Winds reached 56 miles per hour in town overnight, downing at least 15 trees citywide and plunging the City Point neighborhood into darkness.
Meanwhile, officials were scrambling past midnight to deal with two storm-unrelated matters: a busload of Hillhouse High students stranded off a Baltimore highway, and a piercing alarm in a bank-owned home that was keeping upper Westville awake.
The overnight windstorm left 700 people without power and felled at least 15 trees that took out utility wires, according to city emergency management chief Rick Fontana. Patrol cops from the overnight shift were held over this morning to guard those locations. (Statewide, 160,000 locations were reported to have lost power.)
City Point got hit the worst, with basically the whole neighborhood still without electricity Monday morning, Fontana said.
He praised the job done overnight doing by cops, parks department crews and public works.

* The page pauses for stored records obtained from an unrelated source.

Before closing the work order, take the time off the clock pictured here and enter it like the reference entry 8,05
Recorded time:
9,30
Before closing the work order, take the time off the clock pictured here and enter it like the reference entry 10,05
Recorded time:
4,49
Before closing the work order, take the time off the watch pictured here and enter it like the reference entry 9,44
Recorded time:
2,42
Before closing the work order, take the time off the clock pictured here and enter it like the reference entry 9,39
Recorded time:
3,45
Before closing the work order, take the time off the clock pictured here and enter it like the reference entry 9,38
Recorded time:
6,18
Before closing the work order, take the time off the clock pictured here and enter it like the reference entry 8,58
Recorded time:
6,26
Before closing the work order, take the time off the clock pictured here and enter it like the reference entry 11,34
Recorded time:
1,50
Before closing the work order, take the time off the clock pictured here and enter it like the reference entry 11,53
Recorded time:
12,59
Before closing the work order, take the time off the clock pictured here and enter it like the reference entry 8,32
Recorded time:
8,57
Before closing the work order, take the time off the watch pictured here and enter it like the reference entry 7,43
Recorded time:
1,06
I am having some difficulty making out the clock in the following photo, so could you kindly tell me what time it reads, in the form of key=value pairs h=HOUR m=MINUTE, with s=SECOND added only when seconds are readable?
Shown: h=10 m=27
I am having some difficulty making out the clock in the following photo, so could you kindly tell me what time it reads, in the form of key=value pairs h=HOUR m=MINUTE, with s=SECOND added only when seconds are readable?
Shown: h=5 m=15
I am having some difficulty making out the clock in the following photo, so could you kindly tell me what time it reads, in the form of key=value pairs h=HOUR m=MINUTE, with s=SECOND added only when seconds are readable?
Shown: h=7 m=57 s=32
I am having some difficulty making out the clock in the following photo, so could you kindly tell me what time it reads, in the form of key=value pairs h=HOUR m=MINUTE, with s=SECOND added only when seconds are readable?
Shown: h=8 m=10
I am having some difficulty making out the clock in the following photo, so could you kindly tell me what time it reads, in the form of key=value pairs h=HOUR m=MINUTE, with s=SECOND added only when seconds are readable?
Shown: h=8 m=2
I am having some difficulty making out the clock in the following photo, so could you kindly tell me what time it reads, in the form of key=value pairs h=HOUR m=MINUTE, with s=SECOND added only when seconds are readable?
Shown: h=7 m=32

“Those guys did an unbelievable job,” Fontana said. “Suddenly we need a payloader at 1 in the morning —we have to call people in their houses, get them out of bed, get them to the site, calling in multiple tree crews. And they do it.”
Sound School on City Point is closed Monday. Generators kicked on during the power outage and “the fish are OK,” said schools spokesman Will Clark.
All other public schools are open. The storm damage has complicated some of the bus routes, Fontana said.
Meanwhile, a busload of Hillhouse High School students taking a college-visit trip were stranded for hours off I‑95 Exit 38 in Maryland when their bus broke down.
The bus had been rented from Kelley Transit Services of Torrington. Twenty-eight students were on the bus, headed for Washington, D.C, when an alternator belt broke. A repair crew came and failed to fix the problem, and the students were told Sunday night that they would have to wait at least another six or seven hours for a replacement bus.
The school system was not involved in planning the trip. But Schools Superintendent Reggie Mayo and school system transit chief Teddi Barra “worked the phones through the night” and succeeded in helping to get another bus to the scene hours later and adjusting hotel plans, Clark reported. He said the trip is back on track for Monday.
Meanwhile, upper Westville neighbors enlisted their alder, Darryl Brackeen, their top neighborhood cop, Lt. Manmeet Colon, and then officials from the Livable City Initaitive (LCI) to try to get a deafening alarm to stop blaring from an empty house on Conrad Drive near the Yale Golf Course. It took 20 hours.
The alarm started disturbing neighbors at 1 a.m. blocks away on Stevenson, Byron, and Whittier, according to one of the neighbors, Glenn Schulman.
The house was formerly owned by the family of Mayor Toni Harp. A bank now owns it; it’s for sale.
The city couldn’t find anyone from the bank or management company to get the alarm turned off, according to Alder Brackeen. The alarm company said it couldn’t cut off the alarm without word from an owner. LCI couldn’t find a contact for an owner representative.Sunday night the alarm was still blaring every 30 minutes or so.
Finally, Brackeen said, someone convinced United Illuminating to cut the power. Beginning at 10 p.m., upper Westville got to sleep again.